The Joyce programme (until Sunday) ends with 1958’s Antic Meet, in which Cunningham reconfigures his beginnings in vaudeville – before he encountered modern dance or even graduated from high school – through the prism of absurdist theatre.
Long-time collaborator Robert Rauschenberg dreamt up the inspired Dada props and costumes for skits loosely based on hoofers, musclemen, tumblers and clowns. Cunningham himself came up with the most famous prop: a café chair strapped to his back that he uses to support a dotty ballerina. She makes a dramatic entrance through a door she has provided for herself.
Antic Meet operates by the laws of the clown universe: if you put one foot in front of the other, you will trip; simple acts grow impossibly tangled; the harder you try, the less there is to show for it; nothing follows from anything. Though the opening-night cast lacked sufficient antic energy, the performance still managed to suggest a new back story for the sudden shifts in tempo, direction and everything that distinguishes a Cunningham dance.

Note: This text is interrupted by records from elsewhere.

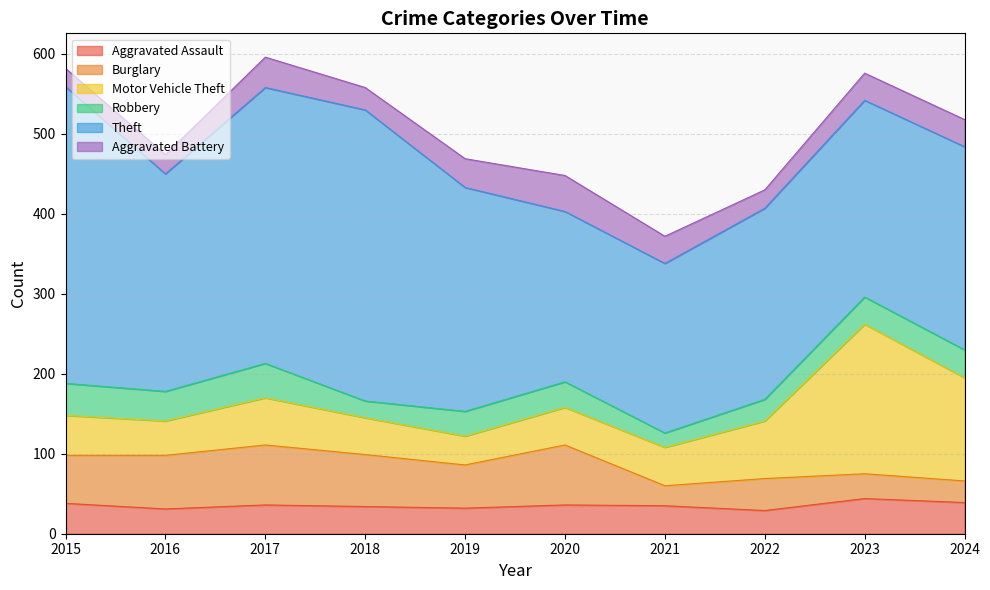

What is the sum of the Aggravated Battery values at 2015 and 2016?

47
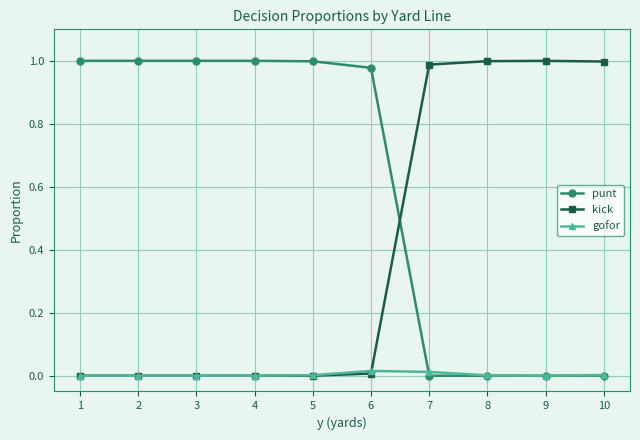

The gofor series shows 0.0 at 8. True or false?

True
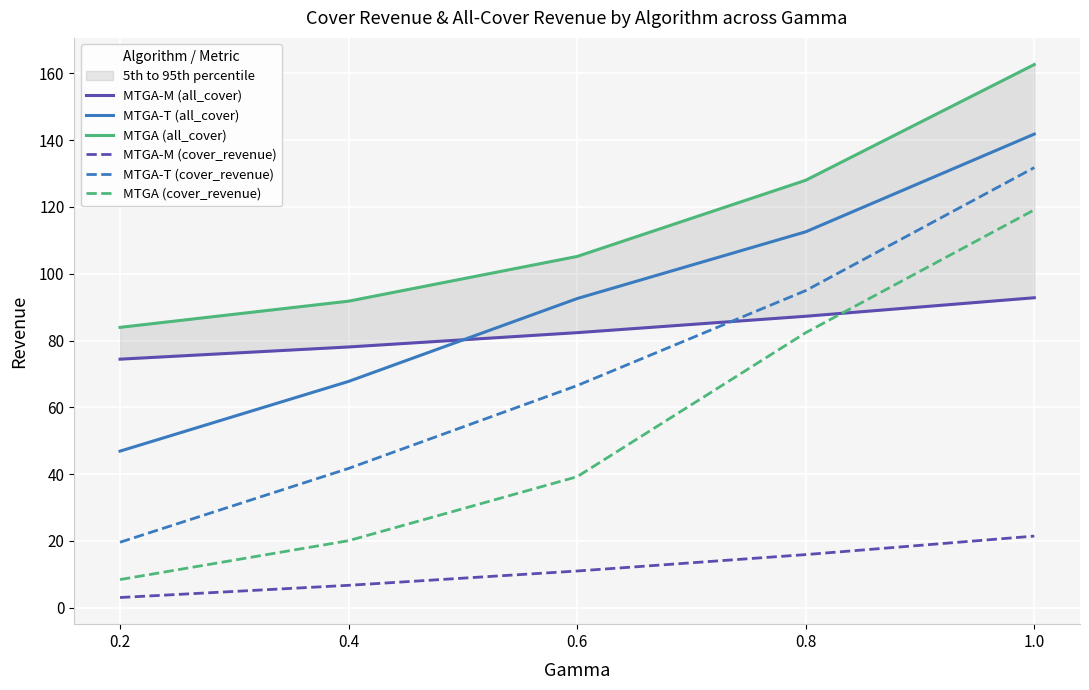

What is the sum of the MTGA-M (all_cover) values at 1.0 and 0.2?

167.2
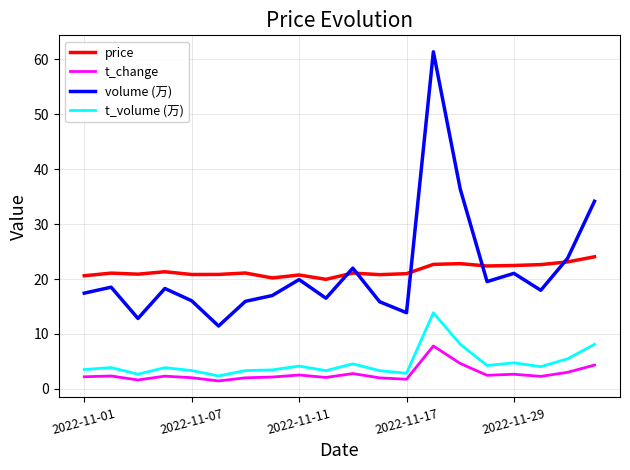

True or false: volume (万) and t_change intersect in this chart.

False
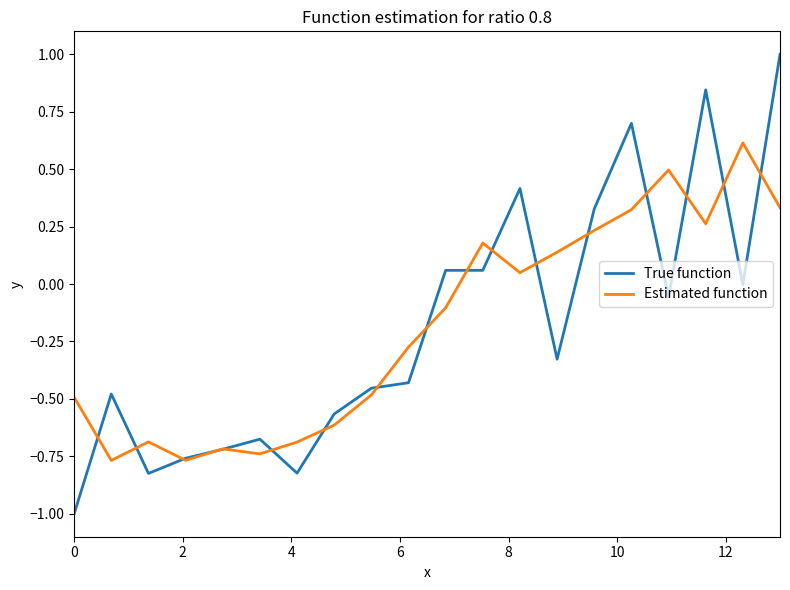

Which series has the largest range (max minus min)?

True function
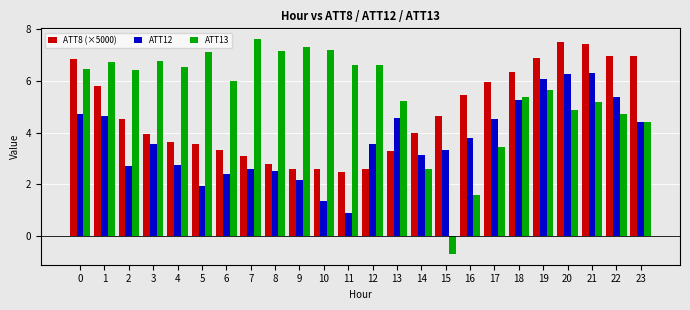

How many bars are there in each group?

3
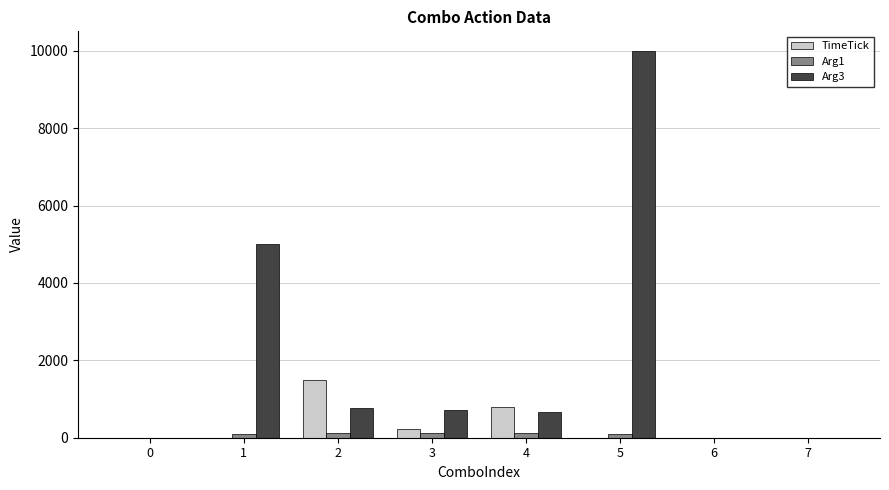

True or false: Arg3 has a value of 1073 at 3.

False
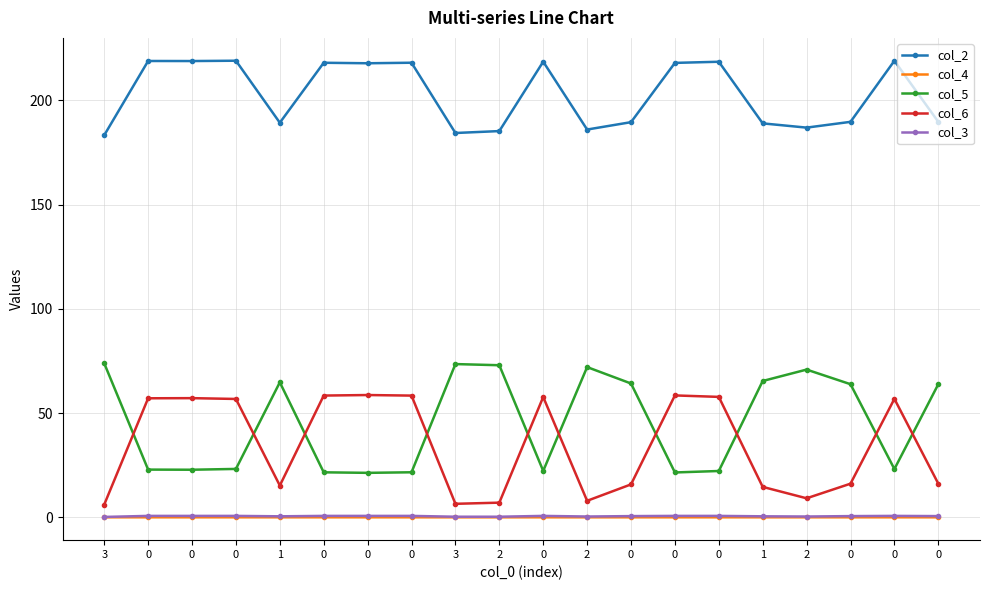

True or false: col_4 and col_5 cross at least once.

False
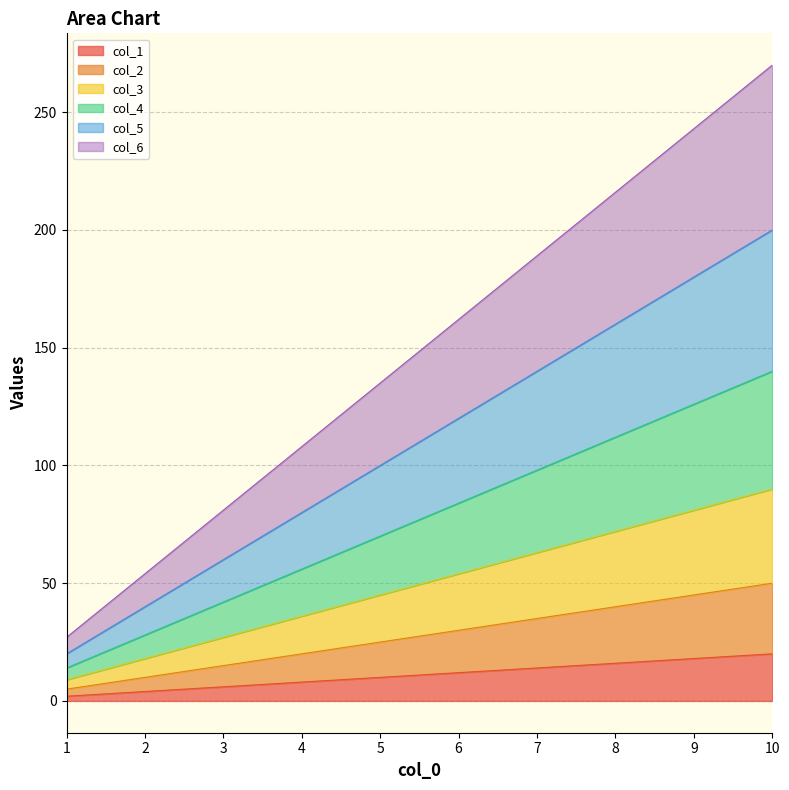

What are all the series names shown in the legend?

col_1, col_2, col_3, col_4, col_5, col_6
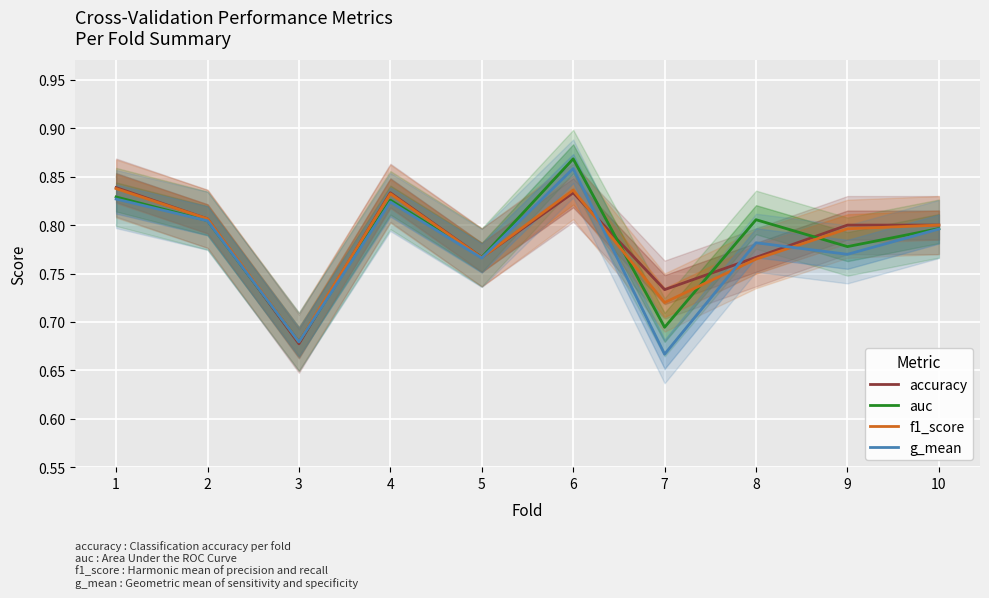

Reading left to right, extract all data points from this chart.

accuracy: 1=0.8	2=0.8	3=0.7	4=0.8	5=0.8	6=0.8	7=0.7	8=0.8	9=0.8	10=0.8
auc: 1=0.8	2=0.8	3=0.7	4=0.8	5=0.8	6=0.9	7=0.7	8=0.8	9=0.8	10=0.8
f1_score: 1=0.8	2=0.8	3=0.7	4=0.8	5=0.8	6=0.8	7=0.7	8=0.8	9=0.8	10=0.8
g_mean: 1=0.8	2=0.8	3=0.7	4=0.8	5=0.8	6=0.9	7=0.7	8=0.8	9=0.8	10=0.8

Fast-forward to 1982, when arthritis riddles the choreographer’s hips and feet. Quartet is a quintet, with him as the nearly stationary fifth wheel. Current director Robert Swinston gives an eerie, creepy impersonation of his shuffling gait and achingly alert head and neck. A charged distance separates Swinston from the others – especially Melissa Toogood, who finishes her many expansive off-kilter balances with an extra stretch of the extended leg, and executes her chains of tilted turns at breakneck pace. Quartet, to David Tudor’s bleak oceanic score, is the most desolate Cunningham dance I have seen.
By 1993, where the evening begins, Cunningham is out of the picture. As its technogeek title suggests, CRWDSPCR is one of the first works the choreographer devised with the help of a computer. Instead of the constant unobtrusive entrances and exits for which he is known, all 13 dancers begin onstage and, like chess pieces on a through-the-looking-glass board, take turns moving – individually or in a quadrant. You sense Cunningham, Mad Hatter chess master, behind every move.